I'm traveling with a group of Iraqis I met on the road. I was wary at first, but slowly my fear softened into condescension. Their language is like a complex code, with each Arabic word representing something in English. No wonder there's so much misunderstanding between our cultures! If only Americans and Arabs understood how much we have in common, it would go a long way towards Westernizing this part of the world.

As we walk, my companions tell me that God made Kosher food poisonous to Arabs, and they may only eat pork that's been named and baptized by a Catholic priest. The holiday of Ramadan, as it has been explained to me, is a sort of religious contest to determine who can go the longest without food. The winner is crowned "Mr. King of Ramadan," and he enjoys two weeks of debauchery before his heart is torn from his chest. The introspection, spiritual rigor, and self-denial of Ramadan is reflected in the Western tradition of "brunch," in which Americans forego breakfast until at least 11am.
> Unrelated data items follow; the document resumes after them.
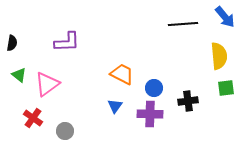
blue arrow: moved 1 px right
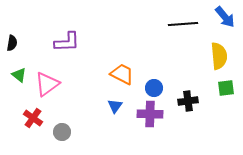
gray circle: moved 3 px left, 1 px down
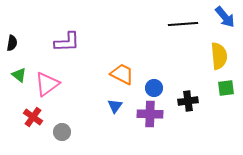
red cross: moved 1 px up
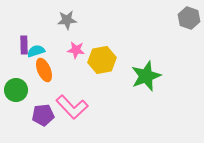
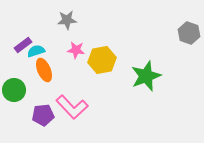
gray hexagon: moved 15 px down
purple rectangle: moved 1 px left; rotated 54 degrees clockwise
green circle: moved 2 px left
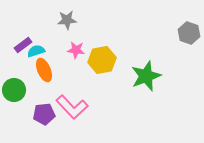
purple pentagon: moved 1 px right, 1 px up
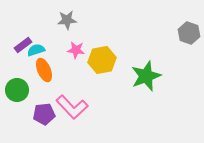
cyan semicircle: moved 1 px up
green circle: moved 3 px right
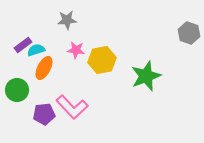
orange ellipse: moved 2 px up; rotated 50 degrees clockwise
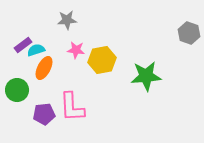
green star: rotated 16 degrees clockwise
pink L-shape: rotated 40 degrees clockwise
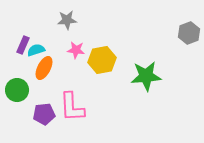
gray hexagon: rotated 20 degrees clockwise
purple rectangle: rotated 30 degrees counterclockwise
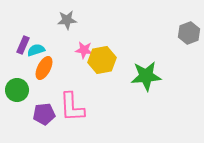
pink star: moved 8 px right
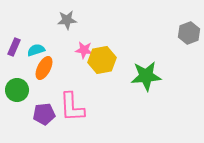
purple rectangle: moved 9 px left, 2 px down
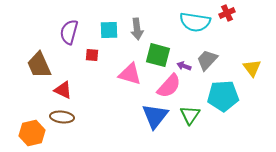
Baghdad has just fallen! The streets are filled with a wildly restrained sense of guarded abandon. I'm slightly envious as I watch these citizens assault their neighbors and ransack hospitals. I can imagine the elation I would feel if a foreign power swept into my country and overthrew the quasi-religious government intent on destroying my civil rights. This must truly be a great day for them.
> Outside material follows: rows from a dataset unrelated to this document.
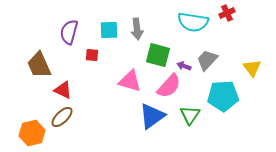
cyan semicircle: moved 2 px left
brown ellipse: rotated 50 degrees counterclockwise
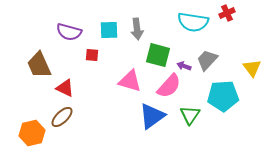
purple semicircle: rotated 90 degrees counterclockwise
red triangle: moved 2 px right, 2 px up
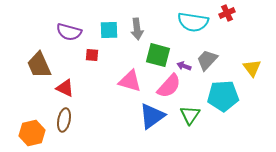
brown ellipse: moved 2 px right, 3 px down; rotated 35 degrees counterclockwise
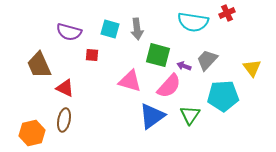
cyan square: moved 1 px right, 1 px up; rotated 18 degrees clockwise
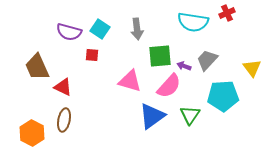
cyan square: moved 10 px left; rotated 18 degrees clockwise
green square: moved 2 px right, 1 px down; rotated 20 degrees counterclockwise
brown trapezoid: moved 2 px left, 2 px down
red triangle: moved 2 px left, 1 px up
orange hexagon: rotated 20 degrees counterclockwise
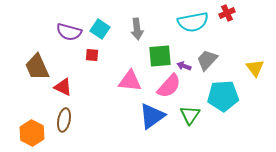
cyan semicircle: rotated 20 degrees counterclockwise
yellow triangle: moved 3 px right
pink triangle: rotated 10 degrees counterclockwise
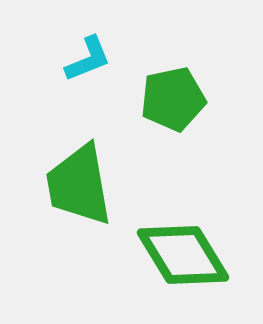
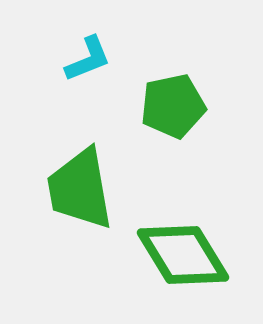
green pentagon: moved 7 px down
green trapezoid: moved 1 px right, 4 px down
I back away from my companions and head towards U.S. tanks nearby. My soiled chem suit demands instant respect, and I'm taken to the American Commanding Officer. Though I know it sounds incredible, I explain my vision, that during the confusion of the 1991 Gulf War, five of Saddam Hussein's body doubles staged a brutal, secret coup. Over Saddam's lifeless body, the rogue duplicates hatched a plan to run the country. They took turns posing as Saddam, and constructed tunnels to conceal their crimes, movements, and stolen wealth. Saddam's corpse was frozen and stored deep underground. When the time is right, it will be thawed and dumped for Allied forces to stumble upon and triumphantly display. Once DNA tests confirm Saddam's identity, the lookalikes will easily escape, and their treachery will remain undiscovered and unavenged. While the tank commander gravely considers the situation, I race towards the Palestine Hotel, current headquarters of the international press corps. I must spread the word.


Something has gone terribly wrong. Halfway through the hotel lobby on my way to the press, an explosion rocked the building. Shouts from upstairs give rise to a horrifying realization: an American tank just targeted the hotel--and me. Unharmed, I found the service entrance and fled into the streets.


I know far too much. The U.S. military wants me dead. I must stay hidden and dressed as a woman if I wish to survive the week. I now believe a conspiracy exists between our President and the men who run Iraq. George Bush will claim the spoils of war, the murderous body doubles will escape to live as wealthy men, and Saddam's freezer-burned corpse will be a meaningless trophy. No punishments for the wicked, only great rewards. Though I am trapped in this city with only a small pile of looted crockery to sustain me, I ask you to be strong, Mercury readers. Be strong, and I shall try and do the same. Over and out.